[Collected data]

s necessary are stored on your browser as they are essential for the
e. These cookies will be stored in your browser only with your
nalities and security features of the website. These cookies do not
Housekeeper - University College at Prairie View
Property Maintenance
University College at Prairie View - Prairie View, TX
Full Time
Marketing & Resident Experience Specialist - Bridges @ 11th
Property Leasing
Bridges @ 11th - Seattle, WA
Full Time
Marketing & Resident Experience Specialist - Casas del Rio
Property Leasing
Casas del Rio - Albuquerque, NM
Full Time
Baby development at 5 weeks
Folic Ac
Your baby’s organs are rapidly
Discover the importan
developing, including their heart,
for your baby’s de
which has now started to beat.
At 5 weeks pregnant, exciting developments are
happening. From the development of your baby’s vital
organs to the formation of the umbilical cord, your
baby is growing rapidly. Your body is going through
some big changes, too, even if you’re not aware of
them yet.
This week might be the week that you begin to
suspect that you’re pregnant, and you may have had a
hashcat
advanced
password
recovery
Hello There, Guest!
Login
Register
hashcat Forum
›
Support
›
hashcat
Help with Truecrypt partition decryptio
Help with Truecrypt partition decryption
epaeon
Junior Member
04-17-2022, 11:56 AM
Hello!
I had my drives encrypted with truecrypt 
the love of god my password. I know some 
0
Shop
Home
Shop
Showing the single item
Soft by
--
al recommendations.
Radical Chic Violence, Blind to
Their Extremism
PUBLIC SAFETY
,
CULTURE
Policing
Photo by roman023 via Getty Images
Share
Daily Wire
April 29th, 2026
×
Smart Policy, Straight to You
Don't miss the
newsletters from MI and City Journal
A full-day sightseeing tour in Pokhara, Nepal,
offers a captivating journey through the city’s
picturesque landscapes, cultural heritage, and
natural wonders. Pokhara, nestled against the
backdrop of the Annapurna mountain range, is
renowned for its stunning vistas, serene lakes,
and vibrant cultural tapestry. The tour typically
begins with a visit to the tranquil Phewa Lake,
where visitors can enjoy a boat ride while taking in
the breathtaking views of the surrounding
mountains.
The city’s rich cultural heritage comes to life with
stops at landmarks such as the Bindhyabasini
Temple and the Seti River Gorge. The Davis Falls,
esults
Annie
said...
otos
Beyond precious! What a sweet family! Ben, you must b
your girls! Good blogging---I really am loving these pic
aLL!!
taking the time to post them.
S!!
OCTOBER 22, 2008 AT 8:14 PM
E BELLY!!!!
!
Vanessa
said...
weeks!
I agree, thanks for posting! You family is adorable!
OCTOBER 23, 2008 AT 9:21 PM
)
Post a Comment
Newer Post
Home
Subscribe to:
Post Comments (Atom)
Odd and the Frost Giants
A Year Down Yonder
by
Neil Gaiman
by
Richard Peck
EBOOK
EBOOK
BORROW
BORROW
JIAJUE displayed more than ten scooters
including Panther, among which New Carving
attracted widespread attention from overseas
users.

Assignment >> Every line with "pregnant" in it should be copied from the entries.

Exercise response >>
At 5 weeks pregnant, exciting developments are
suspect that you’re pregnant, and you may have had a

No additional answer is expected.